**ACTION ITEM**.
Could the entries below be transcribed word for word, with the pictures omitted?
= = =
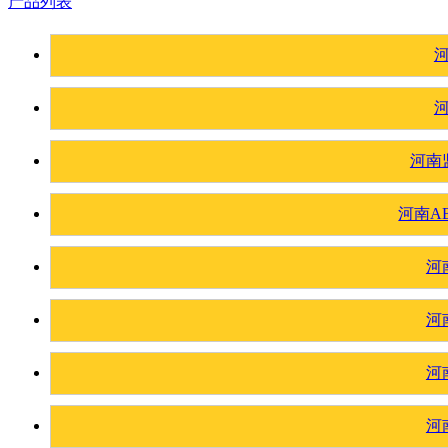
产品列表
河南
河南A
河
河
河
河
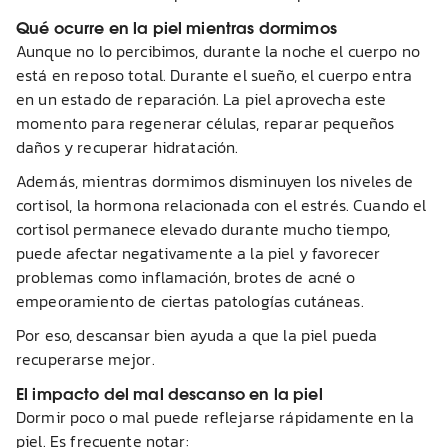
Qué ocurre en la piel mientras dormimos
Aunque no lo percibimos, durante la noche el cuerpo no
está en reposo total. Durante el sueño, el cuerpo entra
en un estado de reparación. La piel aprovecha este
momento para regenerar células, reparar pequeños
daños y recuperar hidratación.
Además, mientras dormimos disminuyen los niveles de
cortisol, la hormona relacionada con el estrés. Cuando el
cortisol permanece elevado durante mucho tiempo,
puede afectar negativamente a la piel y favorecer
problemas como inflamación, brotes de acné o
empeoramiento de ciertas patologías cutáneas.
Por eso, descansar bien ayuda a que la piel pueda
recuperarse mejor.
El impacto del mal descanso en la piel
Dormir poco o mal puede reflejarse rápidamente en la
piel. Es frecuente notar:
= = =
**RESULT FOR THIS TASK**.
产品列表
河南
河南A
河
河
河
河
Qué ocurre en la piel mientras dormimos
Aunque no lo percibimos, durante la noche el cuerpo no
está en reposo total. Durante el sueño, el cuerpo entra
en un estado de reparación. La piel aprovecha este
momento para regenerar células, reparar pequeños
daños y recuperar hidratación.
Además, mientras dormimos disminuyen los niveles de
cortisol, la hormona relacionada con el estrés. Cuando el
cortisol permanece elevado durante mucho tiempo,
puede afectar negativamente a la piel y favorecer
problemas como inflamación, brotes de acné o
empeoramiento de ciertas patologías cutáneas.
Por eso, descansar bien ayuda a que la piel pueda
recuperarse mejor.
El impacto del mal descanso en la piel
Dormir poco o mal puede reflejarse rápidamente en la
piel. Es frecuente notar:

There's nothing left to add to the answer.